Now in its 39th year, CAMP at St. Edward's is the longest continuously running program of its kind in the nation and has opened the doors of higher education to more than 2,600 students from migrant and seasonal farm worker families.

“St. Edward’s is pleased to partner with the Monsanto Fund again this year in supporting migrant students’ academic success.  While motivation is a big factor in earning a college degree, lack of financial support can literally derail a student’s best intentions. Students like Carlos Mendoza ’12, who have the motivation to pursue a degree against all odds, benefit greatly from the financial support provided by the Monsanto Fund,” said CAMP Director Esther Q. Yacono. 

Mendoza has made a name for himself among the university science community. Last spring at an undergraduate biomedical conference in Charlotte, N.C. he received an “Outstanding Poster Presentation” award for his research on preventing dangerous pathogens in fresh produce. He experimented by growing strawberries and bathing them in chili seed essential oil. His findings showed that this bath dramatically inhibited the bacteria Salmonella enterica.

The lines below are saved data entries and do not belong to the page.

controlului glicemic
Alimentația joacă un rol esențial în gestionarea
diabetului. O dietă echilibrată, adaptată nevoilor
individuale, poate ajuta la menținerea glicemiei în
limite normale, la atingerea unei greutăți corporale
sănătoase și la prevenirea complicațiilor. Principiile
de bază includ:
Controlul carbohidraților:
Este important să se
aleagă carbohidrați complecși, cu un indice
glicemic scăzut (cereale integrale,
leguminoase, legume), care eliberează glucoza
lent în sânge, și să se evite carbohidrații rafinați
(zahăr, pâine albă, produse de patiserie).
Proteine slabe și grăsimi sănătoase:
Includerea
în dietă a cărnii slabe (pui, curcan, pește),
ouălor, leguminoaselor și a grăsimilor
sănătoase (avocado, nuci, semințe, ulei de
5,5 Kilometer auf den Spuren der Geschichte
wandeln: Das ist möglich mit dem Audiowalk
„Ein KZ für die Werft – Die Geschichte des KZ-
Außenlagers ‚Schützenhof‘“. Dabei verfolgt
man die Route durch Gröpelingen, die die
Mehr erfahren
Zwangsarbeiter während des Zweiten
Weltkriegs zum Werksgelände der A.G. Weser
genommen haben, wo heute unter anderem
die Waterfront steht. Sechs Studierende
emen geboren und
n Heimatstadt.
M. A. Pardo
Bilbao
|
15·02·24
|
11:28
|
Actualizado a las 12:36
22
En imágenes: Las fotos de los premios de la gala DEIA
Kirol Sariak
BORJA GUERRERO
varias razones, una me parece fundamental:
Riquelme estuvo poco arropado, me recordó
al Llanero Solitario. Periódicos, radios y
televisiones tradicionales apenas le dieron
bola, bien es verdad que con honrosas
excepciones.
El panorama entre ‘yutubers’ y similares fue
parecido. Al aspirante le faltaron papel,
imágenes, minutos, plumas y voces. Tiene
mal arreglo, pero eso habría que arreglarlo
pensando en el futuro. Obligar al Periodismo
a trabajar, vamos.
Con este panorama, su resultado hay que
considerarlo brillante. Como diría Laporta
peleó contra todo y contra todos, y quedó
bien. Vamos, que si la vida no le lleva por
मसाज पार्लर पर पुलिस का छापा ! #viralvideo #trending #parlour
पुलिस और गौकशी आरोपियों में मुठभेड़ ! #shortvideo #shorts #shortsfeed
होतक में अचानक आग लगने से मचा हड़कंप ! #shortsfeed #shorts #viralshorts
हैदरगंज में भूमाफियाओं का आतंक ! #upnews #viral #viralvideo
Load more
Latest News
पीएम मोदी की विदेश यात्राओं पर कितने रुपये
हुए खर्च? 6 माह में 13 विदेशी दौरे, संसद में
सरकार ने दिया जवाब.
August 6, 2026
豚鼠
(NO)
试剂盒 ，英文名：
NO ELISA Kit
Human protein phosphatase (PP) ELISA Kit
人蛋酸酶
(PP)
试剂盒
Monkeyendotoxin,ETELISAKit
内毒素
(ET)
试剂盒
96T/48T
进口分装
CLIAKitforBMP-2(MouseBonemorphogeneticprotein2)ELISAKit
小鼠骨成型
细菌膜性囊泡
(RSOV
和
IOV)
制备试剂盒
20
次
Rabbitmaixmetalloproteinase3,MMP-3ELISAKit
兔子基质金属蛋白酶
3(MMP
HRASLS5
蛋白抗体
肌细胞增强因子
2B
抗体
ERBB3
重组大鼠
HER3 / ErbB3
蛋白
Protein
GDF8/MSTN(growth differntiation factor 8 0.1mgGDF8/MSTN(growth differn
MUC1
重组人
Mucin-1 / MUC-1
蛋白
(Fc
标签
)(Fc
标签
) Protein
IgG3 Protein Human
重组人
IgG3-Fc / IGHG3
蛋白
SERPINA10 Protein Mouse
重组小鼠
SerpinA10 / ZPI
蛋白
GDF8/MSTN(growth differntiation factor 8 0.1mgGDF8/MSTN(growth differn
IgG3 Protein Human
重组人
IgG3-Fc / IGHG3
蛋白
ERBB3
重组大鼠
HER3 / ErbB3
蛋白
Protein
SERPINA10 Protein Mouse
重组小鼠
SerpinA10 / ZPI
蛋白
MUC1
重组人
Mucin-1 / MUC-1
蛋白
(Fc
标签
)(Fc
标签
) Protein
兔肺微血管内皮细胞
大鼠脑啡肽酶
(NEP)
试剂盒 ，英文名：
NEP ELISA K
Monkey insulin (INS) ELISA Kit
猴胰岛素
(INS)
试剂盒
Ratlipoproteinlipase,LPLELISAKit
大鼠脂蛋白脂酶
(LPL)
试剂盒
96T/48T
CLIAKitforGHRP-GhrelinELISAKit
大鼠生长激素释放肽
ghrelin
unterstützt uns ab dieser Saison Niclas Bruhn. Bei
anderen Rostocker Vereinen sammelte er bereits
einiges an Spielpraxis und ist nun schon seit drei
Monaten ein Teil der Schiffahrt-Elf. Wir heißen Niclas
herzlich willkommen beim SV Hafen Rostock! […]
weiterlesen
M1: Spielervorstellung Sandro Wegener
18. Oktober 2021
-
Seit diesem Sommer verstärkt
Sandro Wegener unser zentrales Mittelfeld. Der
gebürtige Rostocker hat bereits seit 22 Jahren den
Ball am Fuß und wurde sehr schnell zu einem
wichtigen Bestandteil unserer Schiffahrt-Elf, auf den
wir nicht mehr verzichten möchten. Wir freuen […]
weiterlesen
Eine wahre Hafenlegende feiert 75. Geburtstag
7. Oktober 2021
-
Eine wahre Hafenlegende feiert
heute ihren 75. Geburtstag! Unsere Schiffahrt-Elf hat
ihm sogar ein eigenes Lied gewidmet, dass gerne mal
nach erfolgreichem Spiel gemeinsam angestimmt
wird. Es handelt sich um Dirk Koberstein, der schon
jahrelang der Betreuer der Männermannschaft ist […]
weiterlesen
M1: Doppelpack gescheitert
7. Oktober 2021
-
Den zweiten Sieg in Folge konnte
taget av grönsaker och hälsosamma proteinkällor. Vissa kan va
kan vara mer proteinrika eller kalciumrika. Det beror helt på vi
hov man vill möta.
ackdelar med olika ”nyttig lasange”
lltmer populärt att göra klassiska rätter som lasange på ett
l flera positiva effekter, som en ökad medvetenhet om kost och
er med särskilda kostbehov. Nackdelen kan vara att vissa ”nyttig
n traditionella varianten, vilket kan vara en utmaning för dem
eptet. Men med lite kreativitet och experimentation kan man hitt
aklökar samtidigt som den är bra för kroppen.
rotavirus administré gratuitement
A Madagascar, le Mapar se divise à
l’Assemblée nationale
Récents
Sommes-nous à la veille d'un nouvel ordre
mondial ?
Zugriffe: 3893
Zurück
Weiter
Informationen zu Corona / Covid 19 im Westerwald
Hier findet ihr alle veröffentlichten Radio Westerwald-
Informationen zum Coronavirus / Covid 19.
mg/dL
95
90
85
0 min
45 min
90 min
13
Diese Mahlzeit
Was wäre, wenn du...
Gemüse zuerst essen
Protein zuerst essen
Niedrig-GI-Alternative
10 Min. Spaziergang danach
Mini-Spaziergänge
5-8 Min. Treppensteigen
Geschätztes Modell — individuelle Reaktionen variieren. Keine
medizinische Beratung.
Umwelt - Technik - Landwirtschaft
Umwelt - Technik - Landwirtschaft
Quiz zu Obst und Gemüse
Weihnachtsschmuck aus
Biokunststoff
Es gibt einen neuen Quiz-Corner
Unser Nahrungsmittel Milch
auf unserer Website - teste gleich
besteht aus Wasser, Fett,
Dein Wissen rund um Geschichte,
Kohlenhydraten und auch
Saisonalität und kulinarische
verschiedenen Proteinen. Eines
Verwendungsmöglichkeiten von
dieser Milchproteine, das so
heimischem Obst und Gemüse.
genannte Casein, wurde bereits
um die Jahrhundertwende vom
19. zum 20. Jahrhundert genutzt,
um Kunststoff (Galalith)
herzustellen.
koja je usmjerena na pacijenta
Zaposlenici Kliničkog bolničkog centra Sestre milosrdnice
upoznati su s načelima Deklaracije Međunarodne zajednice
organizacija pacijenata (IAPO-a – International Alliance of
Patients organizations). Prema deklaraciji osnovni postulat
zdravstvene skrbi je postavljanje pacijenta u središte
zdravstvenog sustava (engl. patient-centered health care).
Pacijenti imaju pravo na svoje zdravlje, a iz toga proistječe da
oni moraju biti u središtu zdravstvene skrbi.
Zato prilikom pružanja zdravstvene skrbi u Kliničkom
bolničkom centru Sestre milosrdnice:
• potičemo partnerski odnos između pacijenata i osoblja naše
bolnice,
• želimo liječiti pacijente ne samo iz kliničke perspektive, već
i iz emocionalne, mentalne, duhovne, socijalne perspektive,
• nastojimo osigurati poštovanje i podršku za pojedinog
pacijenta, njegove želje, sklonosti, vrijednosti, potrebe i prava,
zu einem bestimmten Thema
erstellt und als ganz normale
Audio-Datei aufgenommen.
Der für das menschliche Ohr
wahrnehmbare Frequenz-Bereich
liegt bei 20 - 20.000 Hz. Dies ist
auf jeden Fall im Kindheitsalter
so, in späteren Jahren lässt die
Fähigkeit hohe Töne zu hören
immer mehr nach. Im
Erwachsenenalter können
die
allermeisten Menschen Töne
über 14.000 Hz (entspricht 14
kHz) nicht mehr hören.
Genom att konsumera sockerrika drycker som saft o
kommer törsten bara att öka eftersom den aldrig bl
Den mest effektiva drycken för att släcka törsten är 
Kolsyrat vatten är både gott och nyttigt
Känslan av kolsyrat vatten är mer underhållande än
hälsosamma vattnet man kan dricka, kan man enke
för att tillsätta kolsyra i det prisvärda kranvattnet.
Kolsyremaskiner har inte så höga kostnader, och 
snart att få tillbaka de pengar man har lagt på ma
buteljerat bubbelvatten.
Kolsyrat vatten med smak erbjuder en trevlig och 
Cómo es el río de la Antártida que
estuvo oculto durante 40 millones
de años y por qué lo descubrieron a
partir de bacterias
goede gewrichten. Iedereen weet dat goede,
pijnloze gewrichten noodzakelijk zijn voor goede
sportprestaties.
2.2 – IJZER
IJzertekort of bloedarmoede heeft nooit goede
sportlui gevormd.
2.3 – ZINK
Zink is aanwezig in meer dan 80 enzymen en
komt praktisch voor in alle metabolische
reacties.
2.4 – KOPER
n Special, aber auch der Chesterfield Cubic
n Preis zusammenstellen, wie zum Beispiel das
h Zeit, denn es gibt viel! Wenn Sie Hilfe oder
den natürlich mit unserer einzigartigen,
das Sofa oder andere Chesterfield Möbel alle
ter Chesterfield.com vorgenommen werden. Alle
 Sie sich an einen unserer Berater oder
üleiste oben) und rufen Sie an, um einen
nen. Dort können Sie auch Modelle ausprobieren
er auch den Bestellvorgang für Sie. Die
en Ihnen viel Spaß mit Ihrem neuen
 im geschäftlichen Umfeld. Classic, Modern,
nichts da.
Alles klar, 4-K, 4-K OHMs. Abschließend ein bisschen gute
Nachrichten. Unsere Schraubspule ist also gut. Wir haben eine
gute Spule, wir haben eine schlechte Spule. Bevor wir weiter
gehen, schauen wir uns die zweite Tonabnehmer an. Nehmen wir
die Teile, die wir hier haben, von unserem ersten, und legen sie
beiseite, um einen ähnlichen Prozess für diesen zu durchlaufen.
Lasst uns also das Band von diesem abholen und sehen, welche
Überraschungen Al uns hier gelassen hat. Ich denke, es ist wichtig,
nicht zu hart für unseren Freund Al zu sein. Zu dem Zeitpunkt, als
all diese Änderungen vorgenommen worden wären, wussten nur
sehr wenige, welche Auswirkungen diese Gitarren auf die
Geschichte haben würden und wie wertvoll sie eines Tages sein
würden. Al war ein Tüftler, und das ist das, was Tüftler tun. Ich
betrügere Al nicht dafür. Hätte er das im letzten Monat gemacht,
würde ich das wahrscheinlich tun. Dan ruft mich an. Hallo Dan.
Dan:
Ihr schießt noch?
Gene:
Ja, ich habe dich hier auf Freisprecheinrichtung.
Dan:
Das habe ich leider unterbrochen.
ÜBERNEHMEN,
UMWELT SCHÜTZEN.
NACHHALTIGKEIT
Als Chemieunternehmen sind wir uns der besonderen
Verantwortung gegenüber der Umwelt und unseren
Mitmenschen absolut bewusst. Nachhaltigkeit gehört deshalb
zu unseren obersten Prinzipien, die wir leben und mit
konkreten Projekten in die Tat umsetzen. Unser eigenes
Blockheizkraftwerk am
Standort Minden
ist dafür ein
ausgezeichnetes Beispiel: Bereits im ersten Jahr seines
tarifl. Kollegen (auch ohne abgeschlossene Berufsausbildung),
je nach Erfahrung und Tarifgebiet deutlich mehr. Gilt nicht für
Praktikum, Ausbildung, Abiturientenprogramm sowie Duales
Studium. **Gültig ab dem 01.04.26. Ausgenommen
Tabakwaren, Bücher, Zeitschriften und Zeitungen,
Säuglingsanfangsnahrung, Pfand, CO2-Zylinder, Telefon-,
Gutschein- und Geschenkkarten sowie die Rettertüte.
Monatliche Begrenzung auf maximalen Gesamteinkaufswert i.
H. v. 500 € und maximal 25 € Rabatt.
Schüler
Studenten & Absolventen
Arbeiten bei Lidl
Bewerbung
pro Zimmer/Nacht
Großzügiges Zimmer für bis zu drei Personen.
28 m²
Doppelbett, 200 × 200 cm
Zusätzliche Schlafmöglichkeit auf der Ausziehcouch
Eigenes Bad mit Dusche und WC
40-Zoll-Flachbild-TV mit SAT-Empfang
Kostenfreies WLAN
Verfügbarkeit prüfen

“Without financial assistance, Carlos and others like him would have to leave school or delay graduation, and society would be deprived of the positive impact they exert,” said Yacono.

“Monsanto is devoted to meeting the needs of farm families, as well as improving lives through science and innovation,” said Consuelo Madere, vice president of Monsanto’s Global Vegetable and Asia Commercial Business and a member of the Monsanto Fund Board of Directors. “St. Edward’s University has a long history of offering science education to the children of farm workers, and we’re proud to support its efforts.”

About Monsanto Fund:

The Monsanto Fund, the philanthropic arm of the Monsanto Company, is a not-for-profit organization dedicated to strengthening the farm communities where farmers and Monsanto Company employees live and work. Visit the Monsanto Fund at

About St. Edward's University:

Founded by the Congregation of Holy Cross, St. Edward's University is named among the top five "Up-and-Coming Universities" in the Western Region by its academic peers in a 2011 U.S. News & World Report survey. For eight consecutive years St. Edward's has been recognized as one of "America's Best Colleges" by U.S. News & World Report. St. Edward’s has also been named one of “America’s Best Colleges” by Forbes and the Center for College Affordability.